For double confirmation, L4T_2810 should be r28.1?

Yes ,the bsp package is L4T_r2810.

In another device the issue is reproduced and we can see the usb err such as:

Aug 12 13:14:11 tegra-ubuntu kernel: [ 8760.155192] tegra-xusb-mbox 3538000.mailbox: Controller firmware hang
Aug 12 13:14:11 tegra-ubuntu kernel: [ 8760.161629] tegra-xusb-mbox 3538000.mailbox: XUSB_CFG_ARU_MBOX_OWNER 0x0
Aug 12 13:14:11 tegra-ubuntu kernel: [ 8760.168318] tegra-xusb-mbox 3538000.mailbox: XUSB_CFG_ARU_MBOX_CMD 0x80000000
Aug 12 13:14:11 tegra-ubuntu kernel: [ 8760.175443] tegra-xusb-mbox 3538000.mailbox: XUSB_CFG_ARU_MBOX_DATA_IN 0x0
Aug 12 13:14:11 tegra-ubuntu kernel: [ 8760.182305] tegra-xusb-mbox 3538000.mailbox: XUSB_CFG_ARU_MBOX_DATA_OUT 0x6000291
Aug 12 13:14:11 tegra-ubuntu kernel: [ 8760.848254] NETDEV WATCHDOG: eth1 (r8152): transmit queue 0 timed out
Aug 12 13:14:11 tegra-ubuntu kernel: [ 8760.848279] ------------[ cut here ]------------
Aug 12 13:14:11 tegra-ubuntu kernel: [ 8760.848283] WARNING: at ffffffc0009b3eec [verbose debug info unavailable]
Aug 12 13:14:11 tegra-ubuntu kernel: [ 8760.848288] Modules linked in: rndis_host cp210x fuse uvcvideo videobuf2_vmalloc bcmdhd pci_tegra bluedroid_pm
Aug 12 13:14:11 tegra-ubuntu kernel: [ 8760.848304]
Aug 12 13:14:11 tegra-ubuntu kernel: [ 8760.848310] CPU: 0 PID: 0 Comm: swapper/0 Not tainted 4.4.38 #1
Aug 12 13:14:11 tegra-ubuntu kernel: [ 8760.848313] Hardware name: quill (DT)
Aug 12 13:14:11 tegra-ubuntu kernel: [ 8760.848316] task: ffffffc0011f4ec0 ti: ffffffc0011e4000 task.ti: ffffffc0011e4000
Aug 12 13:14:11 tegra-ubuntu kernel: [ 8760.848324] PC is at dev_watchdog+0x2ac/0x2bc

Please help to check! Thanks

kern.log (3.47 MB)
20190812-gingerlog.tar (29.2 MB)

Hi,

According to your comments, there should be two issues with your customized carrier board.
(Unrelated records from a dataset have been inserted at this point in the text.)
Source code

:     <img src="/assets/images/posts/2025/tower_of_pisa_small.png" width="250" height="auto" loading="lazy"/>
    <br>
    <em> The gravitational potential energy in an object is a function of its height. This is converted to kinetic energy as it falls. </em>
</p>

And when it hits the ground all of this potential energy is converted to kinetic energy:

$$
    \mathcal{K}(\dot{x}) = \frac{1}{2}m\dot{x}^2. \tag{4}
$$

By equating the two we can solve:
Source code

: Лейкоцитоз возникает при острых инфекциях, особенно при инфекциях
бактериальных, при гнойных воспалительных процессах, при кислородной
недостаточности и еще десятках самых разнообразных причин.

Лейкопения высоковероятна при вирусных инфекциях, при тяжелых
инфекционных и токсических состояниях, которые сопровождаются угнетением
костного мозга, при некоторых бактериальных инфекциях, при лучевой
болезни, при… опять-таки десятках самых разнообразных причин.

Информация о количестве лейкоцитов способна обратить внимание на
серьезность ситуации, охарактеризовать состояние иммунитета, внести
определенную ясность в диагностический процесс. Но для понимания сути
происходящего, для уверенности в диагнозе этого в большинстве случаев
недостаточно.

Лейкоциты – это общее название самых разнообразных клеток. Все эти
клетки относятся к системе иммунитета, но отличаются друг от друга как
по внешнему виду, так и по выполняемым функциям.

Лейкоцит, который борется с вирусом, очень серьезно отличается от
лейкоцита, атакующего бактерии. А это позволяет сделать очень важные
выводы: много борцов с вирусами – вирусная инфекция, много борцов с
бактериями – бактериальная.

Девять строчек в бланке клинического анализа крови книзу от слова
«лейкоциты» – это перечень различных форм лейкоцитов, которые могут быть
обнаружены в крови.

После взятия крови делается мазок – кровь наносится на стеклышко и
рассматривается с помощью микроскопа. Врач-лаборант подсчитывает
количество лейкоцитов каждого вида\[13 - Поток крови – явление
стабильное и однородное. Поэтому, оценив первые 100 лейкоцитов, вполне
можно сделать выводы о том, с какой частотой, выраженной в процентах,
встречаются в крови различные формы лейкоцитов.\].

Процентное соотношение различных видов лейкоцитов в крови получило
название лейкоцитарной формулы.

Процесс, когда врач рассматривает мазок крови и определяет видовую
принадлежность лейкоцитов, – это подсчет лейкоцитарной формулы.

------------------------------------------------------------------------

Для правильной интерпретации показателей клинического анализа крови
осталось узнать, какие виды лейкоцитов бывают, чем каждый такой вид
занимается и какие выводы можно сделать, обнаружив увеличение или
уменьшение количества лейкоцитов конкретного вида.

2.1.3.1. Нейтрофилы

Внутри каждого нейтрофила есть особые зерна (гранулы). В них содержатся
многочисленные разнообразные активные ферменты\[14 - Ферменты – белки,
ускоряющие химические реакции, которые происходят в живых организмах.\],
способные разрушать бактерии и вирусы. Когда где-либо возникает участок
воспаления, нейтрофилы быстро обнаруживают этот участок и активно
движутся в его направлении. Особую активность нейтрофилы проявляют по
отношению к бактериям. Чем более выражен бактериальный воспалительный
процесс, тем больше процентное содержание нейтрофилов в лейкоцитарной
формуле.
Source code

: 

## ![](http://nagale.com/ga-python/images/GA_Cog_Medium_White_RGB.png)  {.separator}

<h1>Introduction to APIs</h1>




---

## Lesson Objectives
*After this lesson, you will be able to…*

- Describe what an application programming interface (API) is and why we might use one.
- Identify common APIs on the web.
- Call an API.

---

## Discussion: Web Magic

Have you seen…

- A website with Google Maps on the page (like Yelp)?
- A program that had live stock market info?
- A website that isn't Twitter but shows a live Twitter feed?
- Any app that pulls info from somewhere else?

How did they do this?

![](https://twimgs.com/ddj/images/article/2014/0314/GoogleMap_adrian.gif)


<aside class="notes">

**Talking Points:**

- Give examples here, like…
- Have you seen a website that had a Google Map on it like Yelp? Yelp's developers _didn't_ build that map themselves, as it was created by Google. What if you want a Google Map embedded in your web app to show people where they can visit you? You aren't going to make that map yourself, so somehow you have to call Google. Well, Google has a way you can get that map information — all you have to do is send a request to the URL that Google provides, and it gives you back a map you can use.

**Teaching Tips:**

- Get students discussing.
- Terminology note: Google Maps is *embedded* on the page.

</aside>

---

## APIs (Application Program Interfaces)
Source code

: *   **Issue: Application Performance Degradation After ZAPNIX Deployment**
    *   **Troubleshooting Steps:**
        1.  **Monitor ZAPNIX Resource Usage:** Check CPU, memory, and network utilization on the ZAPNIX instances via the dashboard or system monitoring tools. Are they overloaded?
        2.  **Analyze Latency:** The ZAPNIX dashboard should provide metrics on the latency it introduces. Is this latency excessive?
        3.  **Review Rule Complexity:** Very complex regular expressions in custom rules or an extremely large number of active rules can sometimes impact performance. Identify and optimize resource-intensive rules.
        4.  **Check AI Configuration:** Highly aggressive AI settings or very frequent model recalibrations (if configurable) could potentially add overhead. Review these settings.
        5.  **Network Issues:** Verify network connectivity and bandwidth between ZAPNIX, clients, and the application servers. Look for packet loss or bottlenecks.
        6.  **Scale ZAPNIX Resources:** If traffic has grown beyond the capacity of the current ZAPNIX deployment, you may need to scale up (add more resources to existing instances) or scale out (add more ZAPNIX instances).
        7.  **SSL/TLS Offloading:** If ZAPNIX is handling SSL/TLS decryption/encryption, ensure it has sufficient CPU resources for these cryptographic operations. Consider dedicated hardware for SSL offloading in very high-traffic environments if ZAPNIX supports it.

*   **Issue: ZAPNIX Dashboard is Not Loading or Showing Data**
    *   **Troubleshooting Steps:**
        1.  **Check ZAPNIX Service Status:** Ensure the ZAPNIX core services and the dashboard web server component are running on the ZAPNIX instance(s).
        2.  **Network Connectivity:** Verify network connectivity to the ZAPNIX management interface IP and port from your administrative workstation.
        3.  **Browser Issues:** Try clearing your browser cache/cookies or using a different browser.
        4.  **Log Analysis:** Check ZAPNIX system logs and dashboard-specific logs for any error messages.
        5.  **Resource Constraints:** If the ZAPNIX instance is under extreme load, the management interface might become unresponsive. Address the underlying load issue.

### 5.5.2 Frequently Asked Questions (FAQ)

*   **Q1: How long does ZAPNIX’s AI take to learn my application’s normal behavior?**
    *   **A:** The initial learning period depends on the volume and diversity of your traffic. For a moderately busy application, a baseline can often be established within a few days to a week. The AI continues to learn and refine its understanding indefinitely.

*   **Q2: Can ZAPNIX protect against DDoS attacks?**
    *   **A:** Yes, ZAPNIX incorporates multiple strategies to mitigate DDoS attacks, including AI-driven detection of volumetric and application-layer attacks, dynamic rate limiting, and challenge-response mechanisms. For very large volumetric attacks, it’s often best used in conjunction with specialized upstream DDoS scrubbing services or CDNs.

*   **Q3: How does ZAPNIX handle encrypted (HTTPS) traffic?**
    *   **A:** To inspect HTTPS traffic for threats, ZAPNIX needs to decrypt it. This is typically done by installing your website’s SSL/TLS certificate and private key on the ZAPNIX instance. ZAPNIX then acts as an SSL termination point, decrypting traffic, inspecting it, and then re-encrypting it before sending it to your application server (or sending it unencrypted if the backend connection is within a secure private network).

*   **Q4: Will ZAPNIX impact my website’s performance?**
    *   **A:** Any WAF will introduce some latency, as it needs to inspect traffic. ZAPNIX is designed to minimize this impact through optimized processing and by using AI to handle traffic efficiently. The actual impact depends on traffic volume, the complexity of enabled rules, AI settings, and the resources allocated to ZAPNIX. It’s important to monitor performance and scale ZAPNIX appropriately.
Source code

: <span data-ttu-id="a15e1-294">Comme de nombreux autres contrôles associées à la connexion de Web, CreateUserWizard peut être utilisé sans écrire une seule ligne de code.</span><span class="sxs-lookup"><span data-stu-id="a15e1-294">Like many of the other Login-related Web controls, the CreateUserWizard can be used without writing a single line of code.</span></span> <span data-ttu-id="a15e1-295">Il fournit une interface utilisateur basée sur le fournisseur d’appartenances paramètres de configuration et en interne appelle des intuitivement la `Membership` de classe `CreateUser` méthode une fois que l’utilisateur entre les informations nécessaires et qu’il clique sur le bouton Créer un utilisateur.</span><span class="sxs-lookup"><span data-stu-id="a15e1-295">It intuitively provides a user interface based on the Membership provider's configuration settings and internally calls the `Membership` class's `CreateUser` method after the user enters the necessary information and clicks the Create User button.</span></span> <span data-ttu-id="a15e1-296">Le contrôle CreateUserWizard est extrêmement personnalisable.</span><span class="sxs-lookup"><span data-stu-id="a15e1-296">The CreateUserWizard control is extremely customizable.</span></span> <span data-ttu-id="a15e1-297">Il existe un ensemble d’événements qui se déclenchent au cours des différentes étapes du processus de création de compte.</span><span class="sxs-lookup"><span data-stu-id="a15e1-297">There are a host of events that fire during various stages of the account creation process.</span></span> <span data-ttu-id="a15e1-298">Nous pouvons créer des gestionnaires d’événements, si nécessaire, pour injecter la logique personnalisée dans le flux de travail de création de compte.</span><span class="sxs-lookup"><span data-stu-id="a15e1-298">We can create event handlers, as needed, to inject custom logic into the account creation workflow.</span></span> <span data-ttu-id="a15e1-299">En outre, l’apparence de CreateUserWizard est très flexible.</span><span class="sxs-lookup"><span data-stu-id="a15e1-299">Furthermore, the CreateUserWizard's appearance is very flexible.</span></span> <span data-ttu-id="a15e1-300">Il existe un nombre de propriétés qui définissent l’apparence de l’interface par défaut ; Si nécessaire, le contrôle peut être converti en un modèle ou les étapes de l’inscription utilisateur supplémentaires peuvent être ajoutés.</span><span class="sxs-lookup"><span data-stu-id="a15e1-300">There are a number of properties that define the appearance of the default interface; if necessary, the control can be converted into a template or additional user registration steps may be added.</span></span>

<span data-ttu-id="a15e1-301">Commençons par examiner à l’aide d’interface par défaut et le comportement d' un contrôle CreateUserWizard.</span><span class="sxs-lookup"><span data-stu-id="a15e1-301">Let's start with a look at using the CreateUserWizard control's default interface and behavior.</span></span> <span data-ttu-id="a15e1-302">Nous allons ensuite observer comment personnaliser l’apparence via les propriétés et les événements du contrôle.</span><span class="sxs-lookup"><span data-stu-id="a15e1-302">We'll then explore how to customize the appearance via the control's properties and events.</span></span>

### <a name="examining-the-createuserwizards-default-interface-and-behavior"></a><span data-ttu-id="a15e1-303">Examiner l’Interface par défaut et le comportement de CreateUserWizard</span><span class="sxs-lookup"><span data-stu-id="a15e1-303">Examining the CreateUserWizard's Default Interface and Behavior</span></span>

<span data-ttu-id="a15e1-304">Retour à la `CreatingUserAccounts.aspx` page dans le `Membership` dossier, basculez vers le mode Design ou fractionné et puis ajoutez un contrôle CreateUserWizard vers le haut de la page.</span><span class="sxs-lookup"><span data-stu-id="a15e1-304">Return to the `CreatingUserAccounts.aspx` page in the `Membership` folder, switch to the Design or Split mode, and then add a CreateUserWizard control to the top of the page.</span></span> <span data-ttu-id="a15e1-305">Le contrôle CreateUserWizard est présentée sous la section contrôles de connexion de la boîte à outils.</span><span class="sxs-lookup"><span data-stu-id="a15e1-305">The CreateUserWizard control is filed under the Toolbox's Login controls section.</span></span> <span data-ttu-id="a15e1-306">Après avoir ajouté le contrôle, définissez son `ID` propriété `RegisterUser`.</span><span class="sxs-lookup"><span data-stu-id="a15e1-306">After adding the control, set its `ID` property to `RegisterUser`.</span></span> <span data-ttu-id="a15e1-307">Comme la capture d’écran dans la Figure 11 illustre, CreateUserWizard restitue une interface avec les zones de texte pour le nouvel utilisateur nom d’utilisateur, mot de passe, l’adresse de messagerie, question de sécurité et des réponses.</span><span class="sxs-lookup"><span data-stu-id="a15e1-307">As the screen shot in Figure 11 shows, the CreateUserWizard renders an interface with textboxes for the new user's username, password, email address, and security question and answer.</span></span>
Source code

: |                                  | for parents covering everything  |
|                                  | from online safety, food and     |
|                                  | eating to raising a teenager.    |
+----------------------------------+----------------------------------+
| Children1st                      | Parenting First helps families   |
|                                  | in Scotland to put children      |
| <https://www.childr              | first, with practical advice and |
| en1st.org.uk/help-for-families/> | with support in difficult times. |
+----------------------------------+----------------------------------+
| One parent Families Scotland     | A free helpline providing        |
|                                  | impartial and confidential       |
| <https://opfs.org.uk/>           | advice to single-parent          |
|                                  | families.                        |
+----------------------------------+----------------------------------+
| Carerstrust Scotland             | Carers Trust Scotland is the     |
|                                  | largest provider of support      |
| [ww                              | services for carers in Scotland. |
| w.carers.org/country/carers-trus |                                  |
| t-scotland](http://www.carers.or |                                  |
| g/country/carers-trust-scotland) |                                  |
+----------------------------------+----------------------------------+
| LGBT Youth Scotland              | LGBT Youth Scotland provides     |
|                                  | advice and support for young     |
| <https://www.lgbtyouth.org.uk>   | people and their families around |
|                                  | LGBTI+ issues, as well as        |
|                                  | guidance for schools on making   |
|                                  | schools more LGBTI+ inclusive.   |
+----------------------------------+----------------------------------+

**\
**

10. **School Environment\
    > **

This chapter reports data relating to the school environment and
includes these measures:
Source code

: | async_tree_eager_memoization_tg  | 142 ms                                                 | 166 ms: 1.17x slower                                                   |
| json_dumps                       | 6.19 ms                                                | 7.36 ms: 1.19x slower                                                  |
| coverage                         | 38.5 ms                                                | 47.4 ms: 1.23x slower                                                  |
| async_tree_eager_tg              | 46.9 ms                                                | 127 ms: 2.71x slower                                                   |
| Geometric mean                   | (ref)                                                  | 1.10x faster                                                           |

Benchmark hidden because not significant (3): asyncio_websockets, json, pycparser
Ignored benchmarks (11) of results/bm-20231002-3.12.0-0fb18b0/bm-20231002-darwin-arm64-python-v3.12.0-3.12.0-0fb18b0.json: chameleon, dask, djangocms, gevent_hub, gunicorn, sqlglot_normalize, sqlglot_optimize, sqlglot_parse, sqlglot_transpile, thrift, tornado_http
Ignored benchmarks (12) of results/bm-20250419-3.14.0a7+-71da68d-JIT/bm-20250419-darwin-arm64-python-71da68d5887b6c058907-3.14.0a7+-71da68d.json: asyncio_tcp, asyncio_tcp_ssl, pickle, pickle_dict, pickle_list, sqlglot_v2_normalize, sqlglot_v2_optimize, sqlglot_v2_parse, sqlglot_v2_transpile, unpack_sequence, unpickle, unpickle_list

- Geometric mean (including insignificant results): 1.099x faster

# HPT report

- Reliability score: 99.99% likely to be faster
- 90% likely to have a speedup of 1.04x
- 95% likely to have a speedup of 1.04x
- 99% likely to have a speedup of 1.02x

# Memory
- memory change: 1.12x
issue 1. NETDEV WATCHDOG time out and then host controller died.
issue 2. Intel Realsense SR300 camera stopped to work.

Some questions:

  1. Does the issue#1 and issue#2 also happen on devkit? (Jetson TX2)
    If it is, we may need to get the same device to debug with bus trace and fw log.

2.Does other USB device work normally on the customized carrier board?
You can check through continuous recording with other webcam.

  1. Did you try signal test on USB or do the test with all wireless devices disabled on the board?